Biddle adds: “They could stop and go back ten or twenty times to get it.” In many cases the whanau were learning alongside the student. “It keeps the whanau informed with what is happening and they are there to support the student.”
The outcome was that the learners understood the concept by the time they got to school the next day and were able to understand and be more involved in the activities, which consolidated the learning.
There wasn’t a single incident of bad behaviour during that lesson. Biddle adds that the students found the flipped lesson less challenging than if he had taught the concept in class and moved straight on to the activities.
Biddle spoke to a number of parents who also enjoyed the opportunity to be involved in their children’s learning.
More than one way
There is more than one model of flipped classroom around now says Hynes. But one thing that it’s not is Khan Academy videos. Research has shown that students identify with clips of their own teacher. “It’s very personal,” says Hynes. “The relationship between the teacher and the students is crucial.” So they can’t just be pulled from YouTube or even Pond.
Flipping isn’t easy. It’s not:
- a replacement for teachers. The teacher becomes more important than ever guiding the activities.
- Follow-up videos. It gives the flexibility that provides more time for teachers to teach.

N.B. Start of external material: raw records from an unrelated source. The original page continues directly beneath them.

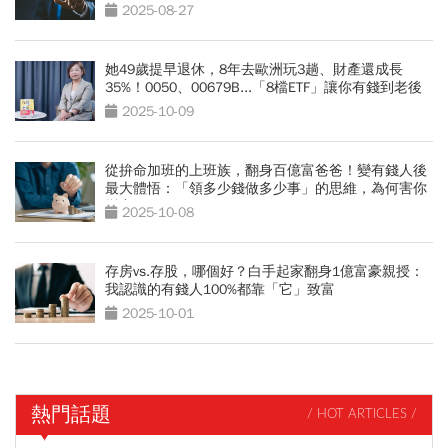
生？
2025-08-27
她49歲提早退休，8年去歐洲玩3趟、財產還成長
35%！0050、00679B...「8檔ETF」讓你有錢到老後
2025-10-09
從拚命加班的上班族，翻身百億富爸爸！變有錢人後
最大體悟：「領多少錢做多少事」的思維，為何害你
變窮？
2025-10-08
存房vs.存股，哪個好？白手起家翻身1億富豪親授：
我認識的有錢人100%都靠「它」致富
2025-10-01
熱門話題
/ HOT ARTICLES /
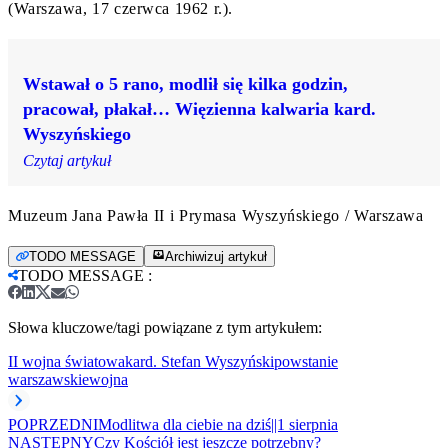
(Warszawa, 17 czerwca 1962 r.).
Wstawał o 5 rano, modlił się kilka godzin,
pracował, płakał… Więzienna kalwaria kard.
Wyszyńskiego
Czytaj artykuł
Muzeum Jana Pawła II i Prymasa Wyszyńskiego / Warszawa
TODO MESSAGE
Archiwizuj artykuł
TODO MESSAGE
:
Słowa kluczowe/tagi powiązane z tym artykułem:
II wojna światowa
kard. Stefan Wyszyński
powstanie
warszawskie
wojna
POPRZEDNI
Modlitwa dla ciebie na dziś||1 sierpnia
NASTĘPNY
Czy Kościół jest jeszcze potrzebny?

- a silver bullet that solves everything. It’s a tool to make the classroom more student-centred.
- one-size-fits-all. Different schools, ages and classes need a different approach.
- a teacher holiday. The teachers have to create the videos and be there to assist with activities.
Even the National Library of New Zealand sees a place for school libraries to build and/or make accessible content for the school.
Just a fad?
On the downside, some teachers see the flipped classroom as a novelty. They fear that it is a flavour of the month. Other potential problems include students not doing their homework. If they arrive at school without having viewed the video, they are automatically at a disadvantage. The reality is that it’s no easier for many students to watch a video than to do other homework. It requires the children and their parents to be more responsible about the learning.
Other issues that teachers need to consider in New Zealand include:
Not every flipping time
There is of course no need flip every lesson. One can be flipped here and there. In a survey in the United States by the SOPHIA online community only 5 percent of teachers who were using flipping got their students to watch a video clip every day. About 20 percent assigned videos four to five times a week, and almost half assigned a video once or twice a week.
There are many formal and informal ways to learn more about flipping.
Informally teachers can simply read blogs, websites and the Network for Learning portal Pond discussions on the subject, says Hynes. Twitter hashtags such as #flippedclassroom and #flippedlearning are also good. There are numerous videos about flipping on YouTube.
Schools can access professional development through the Learning with Digital Technologies Professional Learning Development team.
ULearn will be providing three separate flipping classroom modules on October 7 this year presented by Leigh Hynes, Jenny Barrett and Julia Parker. It’s most likely future Educamps will also provide professional development on flipped classrooms.
Hynes also is able to offer assistance through the Institute of Professional Learning at the University of Waikato.